Barbie mendesah di dalam hati. Pertanyaan, kenapa dia harus ada di posisi semacam ini, tidak pernah terjawab oleh siapa pun.

"Itu Dion pasang cincin lama amat sih, takut jarinya Cessa patah kali ya," celetuk Mina.

"Justru estetikanya Prince Charming ada di sana, Mi. Lihat bagaimana cara dia memasang cincin aja, gue jadi terbuai dan percaya kalau dia memang memperlakukan wanita sebegitu spesialnya, Cuy," balas Momo sambil mendesah kagum.

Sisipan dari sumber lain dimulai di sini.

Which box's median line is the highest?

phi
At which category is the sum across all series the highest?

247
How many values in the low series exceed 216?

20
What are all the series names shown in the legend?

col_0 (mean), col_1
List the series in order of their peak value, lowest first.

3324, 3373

Mina mengibaskan sebelah tangan. "Halah, coba tengok sebelah lo masih hidup enggak tuh?"

"Gue masih bernapas." Barbie memberi penekanan di sana. "Jadi enggak usah sok peduli."

Lalu tiga perempuan itu kompak tertawa.

Barbie memilih mengabaikan teman-temannya yang memang sudah kelewat sinting. Tepat ketika laki-laki itu menatap Cessa cukup lama sebelum memberi kecupan di dahi, ia sudah benar-benar lemah tak berdaya. Udara dalam ruangan ini seolah tersedot entah ke mana. Setelah berbalik menatap sejenak orang-orang yang bertepuk tangan riuh. Ia mengangkat gaun dan berjalan tergesa-gesa.

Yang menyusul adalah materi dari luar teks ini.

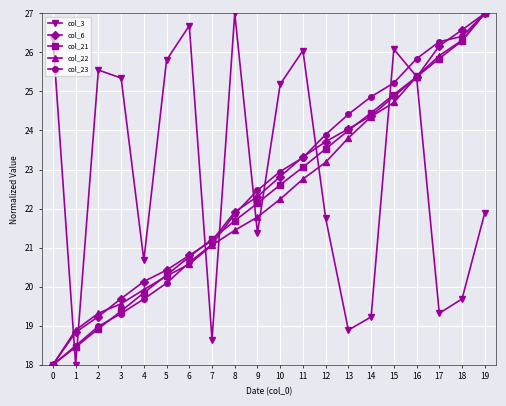

The col_23 series shows 19.7 at 4. True or false?

True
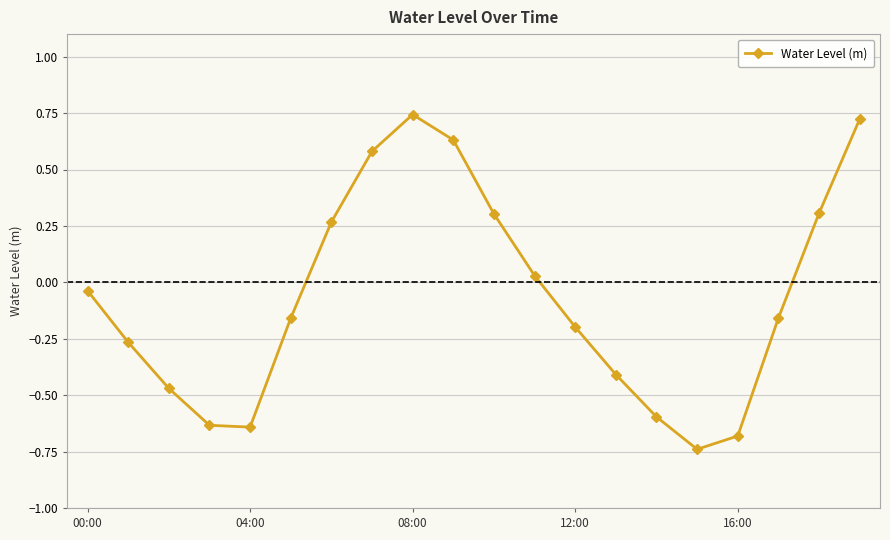

True or false: there are more than 2 points higher than both neighbors.

False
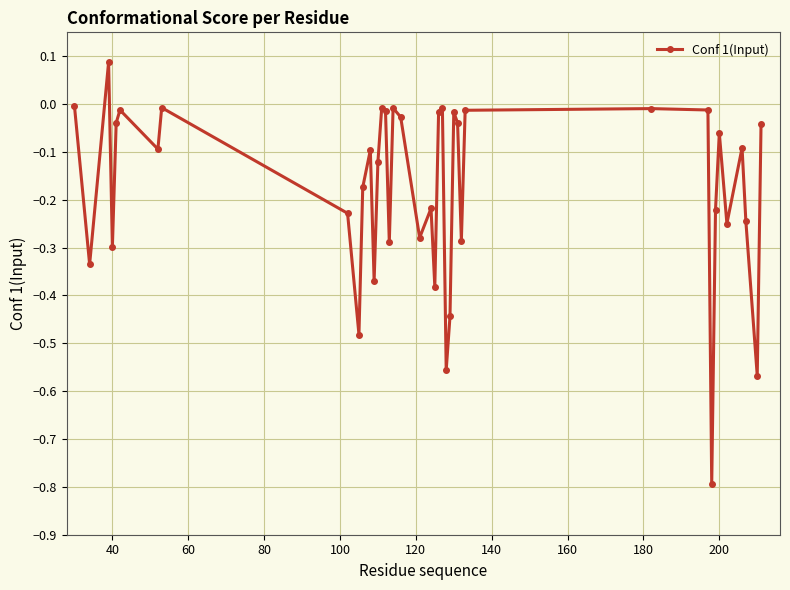

What is the sum of all values?

-7.1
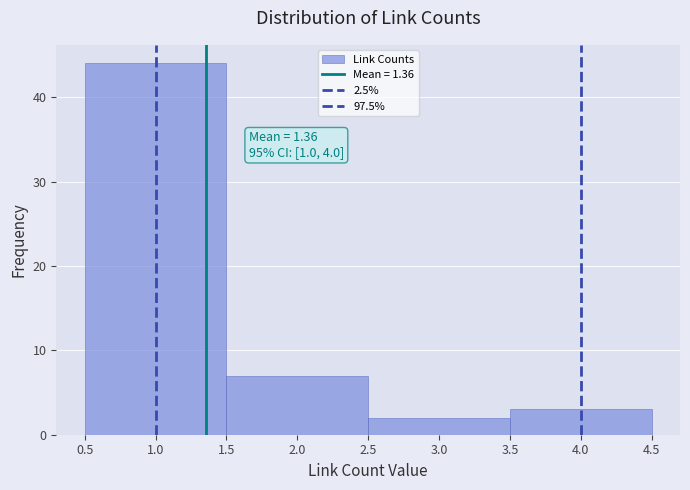

Which range on the x-axis has the tallest bar?

0.5 to 1.5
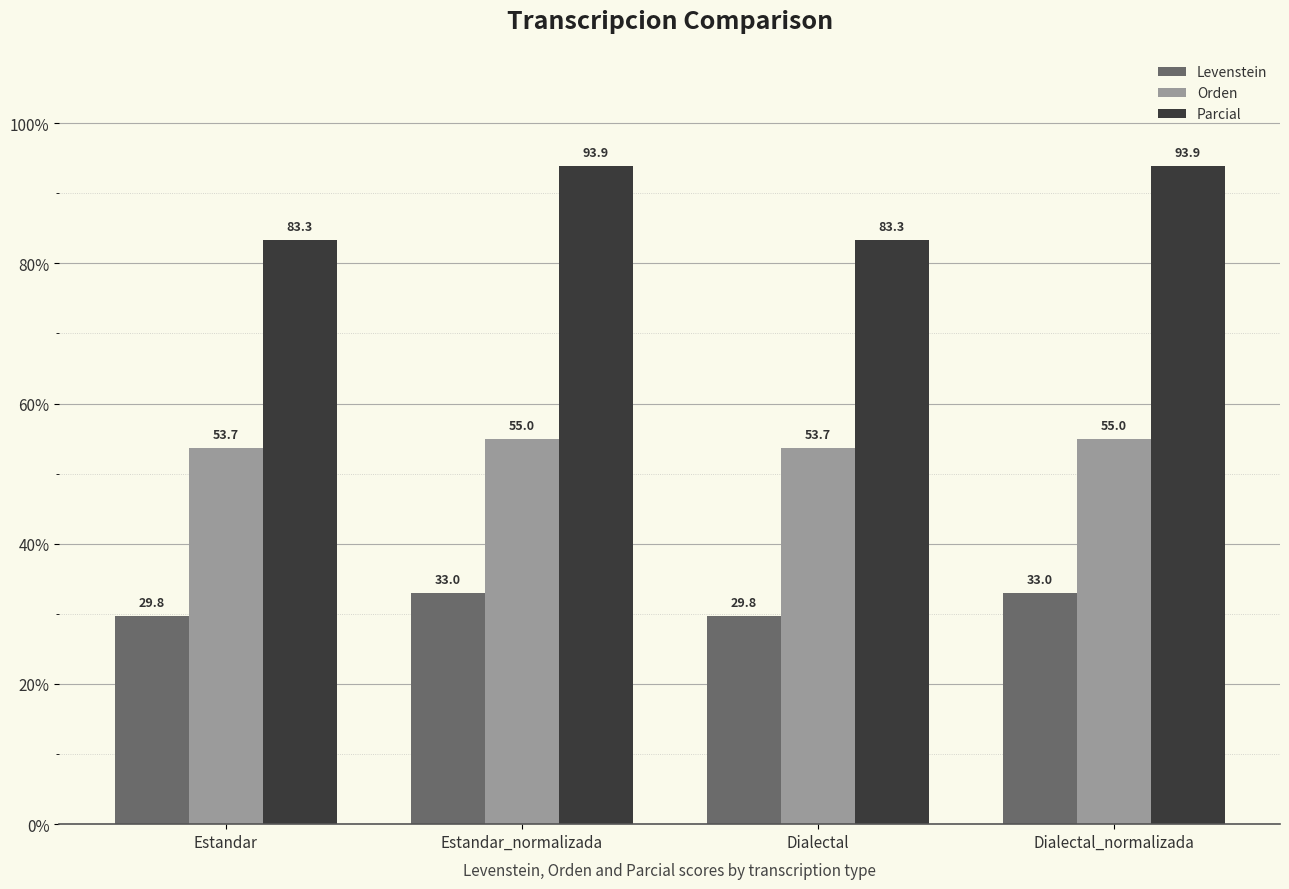

Is it true that Parcial equals 83.3 at Estandar?

True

Barbie mengabaikan apa pun yang ada di belakang sana. Ia butuh tempat untuk sendiri. Ia sudah cukup bertahan dalam drama yang berkepanjangan.

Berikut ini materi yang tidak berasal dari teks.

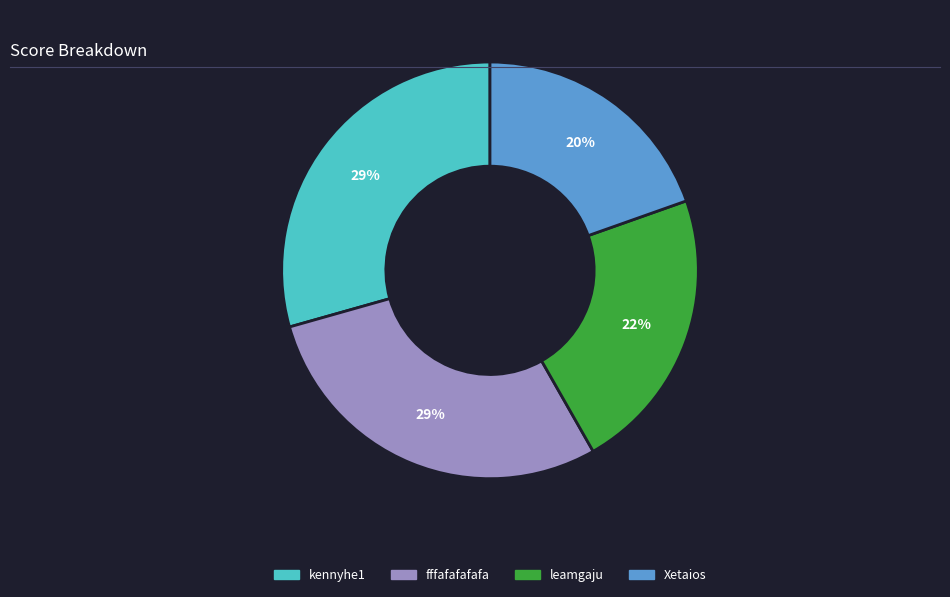

How many slices are in this pie chart?

4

Usai membanting pintu mobil, kakinya menginjak pedal gas secara terburu-buru. Barbie meninggalkan parkiran secepat kilat. Mobil yang dikendarainya menyusuri jalanan sepi kota Bandung yang sudah terguyur hujan. Dinginnya udara sudah pasti membuat orang lebih nyaman berada dalam ruangan.

Di tengah perjalanan yang tanpa tujuan, ekor mata Barbie menangkap hamparan kebun di kiri dan kanan jalan. Secara refleks Barbie menghentikan mobil begitu saja. Ia menyentak pintu dan keluar. Tidak ada siapa pun selain dirinya sendiri. Angin yang berembus kasar menerbangkan helai rambutnya. Dengan mata terpejam, ia mencengkeram gaun kuat-kuat lalu berteriak melepaskan segala rasa sesak.

Desau angin yang seolah menjawab jeritannya membuat pipi mendingin, meski mata menghangat.

If I have the choice to choose...

I don't wanna know you...

Never.

Akhfa Dion Gymnastiar itu bukan sebuah asa, Bie ... sadar ..., bisiknya pilu dalam hati.